*Work item:*
Among the entries below, the lines from the one with "mich meine berufliche" up to and including the one with "foto: © Ikea" are to be restated exactly, without pictures.
[Study material Boundary: Start]
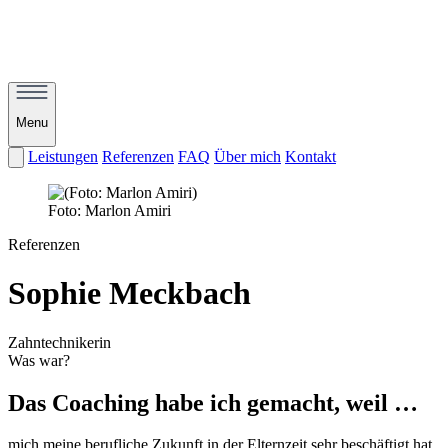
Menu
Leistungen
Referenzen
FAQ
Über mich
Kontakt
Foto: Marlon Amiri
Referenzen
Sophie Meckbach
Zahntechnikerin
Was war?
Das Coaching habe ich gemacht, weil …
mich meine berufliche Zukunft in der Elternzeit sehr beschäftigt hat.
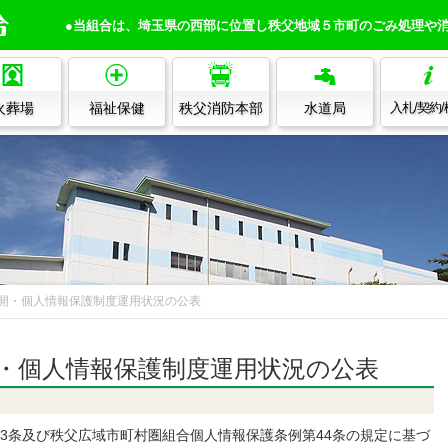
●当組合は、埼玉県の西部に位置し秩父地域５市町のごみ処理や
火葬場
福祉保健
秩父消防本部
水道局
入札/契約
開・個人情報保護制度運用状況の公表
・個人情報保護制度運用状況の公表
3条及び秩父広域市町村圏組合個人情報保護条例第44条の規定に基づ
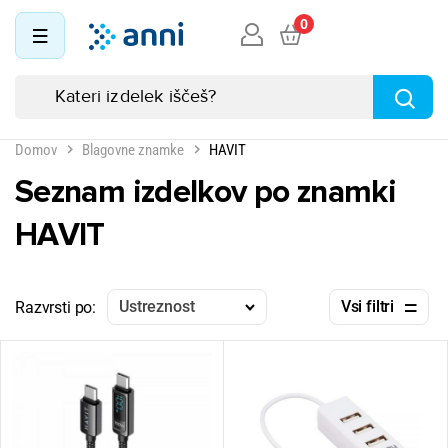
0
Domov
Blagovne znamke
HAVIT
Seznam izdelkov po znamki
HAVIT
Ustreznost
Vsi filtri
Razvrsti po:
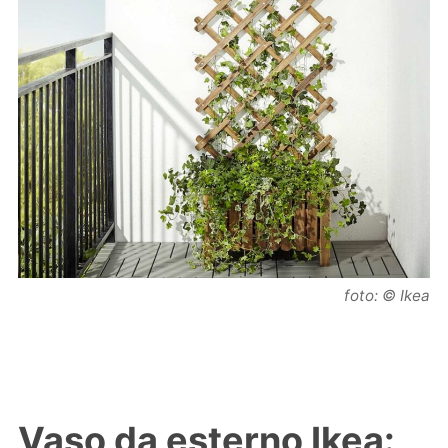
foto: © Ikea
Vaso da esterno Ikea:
[Study material Boundary: End]
[Study material Boundary: Start]
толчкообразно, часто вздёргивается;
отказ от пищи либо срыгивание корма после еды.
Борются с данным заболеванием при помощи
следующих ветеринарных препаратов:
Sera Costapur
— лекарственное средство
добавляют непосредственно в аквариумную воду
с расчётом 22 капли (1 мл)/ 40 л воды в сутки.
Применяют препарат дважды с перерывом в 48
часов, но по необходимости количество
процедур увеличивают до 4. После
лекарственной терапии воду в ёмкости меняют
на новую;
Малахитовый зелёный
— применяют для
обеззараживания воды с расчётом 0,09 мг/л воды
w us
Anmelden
[Study material Boundary: End]
[Study material Boundary: Start]
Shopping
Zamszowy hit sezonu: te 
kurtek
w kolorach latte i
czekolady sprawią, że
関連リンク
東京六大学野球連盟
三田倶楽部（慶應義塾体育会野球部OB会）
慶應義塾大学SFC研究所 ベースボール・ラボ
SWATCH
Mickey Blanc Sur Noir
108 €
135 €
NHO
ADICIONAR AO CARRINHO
[Study material Boundary: End]
*Task solution:*
mich meine berufliche Zukunft in der Elternzeit sehr beschäftigt hat.
●当組合は、埼玉県の西部に位置し秩父地域５市町のごみ処理や
火葬場
福祉保健
秩父消防本部
水道局
入札/契約
開・個人情報保護制度運用状況の公表
・個人情報保護制度運用状況の公表
3条及び秩父広域市町村圏組合個人情報保護条例第44条の規定に基づ
0
Domov
Blagovne znamke
HAVIT
Seznam izdelkov po znamki
HAVIT
Ustreznost
Vsi filtri
Razvrsti po:
foto: © Ikea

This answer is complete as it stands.